Mimar torpores é torpe?
Estou com gripe desde ontem. Já tiveram gripe? Então sabem do que estou a falar. Aquelas dores moídas pelo corpo todo, o nariz pedindo lenços sucessivos, a tosse reclamando “fuma menos!”, os olhos lacrimejantes, a cabeça pesada e oca, o pescoço tornado cepo, os movimentos tolhidos, tudo ao mesmo tempo. A total falta de vontade. Um desespero.Quando era pequeno, ter uma gripe era melhor. Excepto em férias, tempo de correrias. Mas nas aulas valia a pena. Ficava em casa, na cama, davam-me xaropes e pastilhas, lia banda desenhada, ofereciam-me mimo e quase cem por cento de desconto nas parvoíces que me sentia no direito de fazer e de dizer: “coitadinho, tem gripe...”.

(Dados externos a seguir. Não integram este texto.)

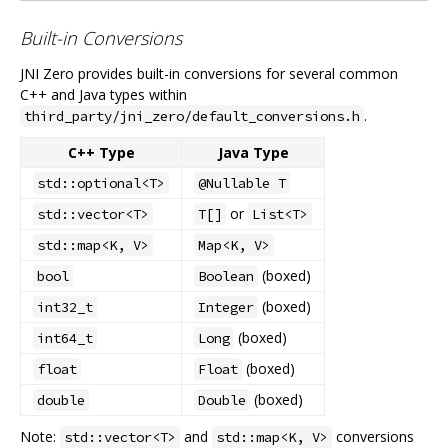
Built-in Conversions
JNI Zero provides built-in conversions for several common
C++ and Java types within
.
third_party/jni_zero/default_conversions.h
C++ Type
Java Type
std::optional<T>
@Nullable T
or
std::vector<T>
T[]
List<T>
std::map<K, V>
Map<K, V>
(boxed)
bool
Boolean
(boxed)
int32_t
Integer
(boxed)
int64_t
Long
(boxed)
float
Float
(boxed)
double
Double
Note:
and
conversions
std::vector<T>
std::map<K, V>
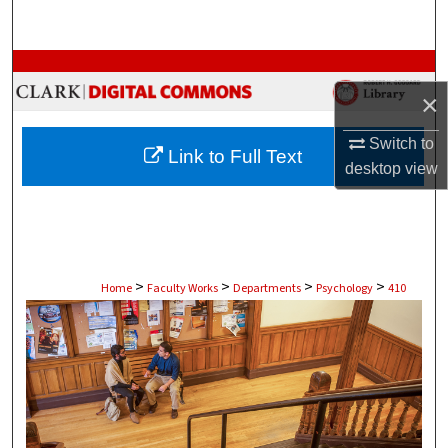
Search
Browse Collections
×
My Account
Switch to
Link to Full Text
About
desktop
view
Digital Commons Network™
>
>
>
>
Home
Faculty Works
Departments
Psychology
410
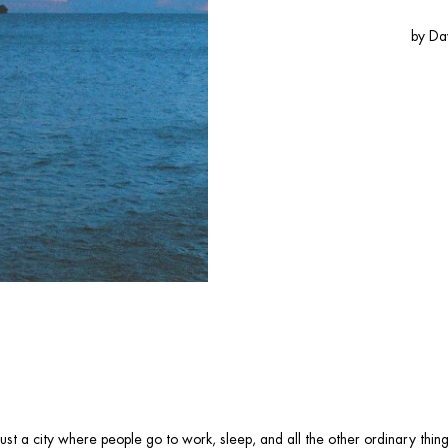
by
Da
ot just a city where people go to work, sleep, and all the other ordinary thi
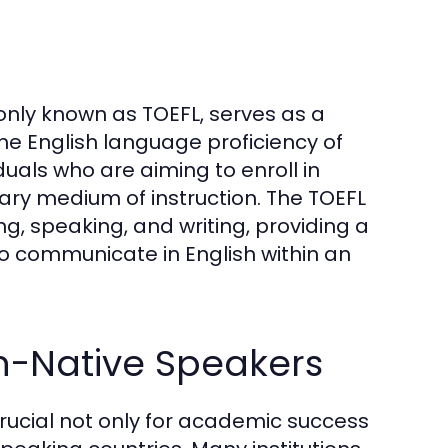
nly known as TOEFL, serves as a
e English language proficiency of
duals who are aiming to enroll in
mary medium of instruction. The TOEFL
ng, speaking, and writing, providing a
to communicate in English within an
n-Native Speakers
 crucial not only for academic success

Agora não. Agora, suporto este calvário sem paciência nenhuma, dividido entre a vontade de ficar enfiado na cama, a marinar entre abafadores, e a de sair para apanhar ar fresco, esse purificador de miasmas. Ninguém tem tempo para me dar mimo, nem xaropes, nem pastilhas. Eu, sem os remédios, ainda passo menos mal. Agora sem mimo é que me custa mais.

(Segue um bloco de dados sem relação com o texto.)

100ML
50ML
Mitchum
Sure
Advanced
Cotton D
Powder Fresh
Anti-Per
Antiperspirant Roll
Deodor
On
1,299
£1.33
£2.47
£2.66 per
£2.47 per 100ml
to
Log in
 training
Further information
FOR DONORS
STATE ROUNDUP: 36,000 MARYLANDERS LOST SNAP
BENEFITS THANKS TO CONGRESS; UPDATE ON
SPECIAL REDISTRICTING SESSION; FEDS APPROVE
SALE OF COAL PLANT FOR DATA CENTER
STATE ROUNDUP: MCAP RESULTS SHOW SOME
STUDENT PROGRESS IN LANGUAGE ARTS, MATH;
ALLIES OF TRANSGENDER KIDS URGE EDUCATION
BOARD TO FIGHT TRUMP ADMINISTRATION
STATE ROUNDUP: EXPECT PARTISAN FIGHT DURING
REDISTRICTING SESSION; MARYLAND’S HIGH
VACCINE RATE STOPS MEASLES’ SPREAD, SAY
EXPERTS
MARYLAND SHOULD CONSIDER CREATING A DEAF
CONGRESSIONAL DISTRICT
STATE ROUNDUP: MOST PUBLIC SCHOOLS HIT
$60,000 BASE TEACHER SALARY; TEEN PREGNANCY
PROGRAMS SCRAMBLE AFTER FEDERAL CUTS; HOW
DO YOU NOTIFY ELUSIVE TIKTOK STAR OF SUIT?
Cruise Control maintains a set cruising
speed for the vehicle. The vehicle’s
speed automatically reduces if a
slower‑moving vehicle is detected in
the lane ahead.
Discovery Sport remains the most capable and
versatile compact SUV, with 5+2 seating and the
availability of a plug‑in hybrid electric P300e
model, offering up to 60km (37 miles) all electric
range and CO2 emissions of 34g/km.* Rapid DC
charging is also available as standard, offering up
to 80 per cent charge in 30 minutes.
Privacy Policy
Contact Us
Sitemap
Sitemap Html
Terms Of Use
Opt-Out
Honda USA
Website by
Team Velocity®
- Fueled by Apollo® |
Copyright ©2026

Já telefonei a algumas pessoas, mas só encontro gente jovial (e, obviamente, sem gripe) que me afirma, alegremente, “ó pá, tem calma, isso vai passar num instante!”, ou “arrebita, reage a isso!”. E eu não consigo reagir.
Eu estou fraquinho, não vêem? Eu queria era mimo, não careço de promessas de melhoras, nem de estímulos para sacudir o torpor! Este torpor, este “estar aqui tão mal de mim”, eu gostava era que me tratassem dele sem mo estragar.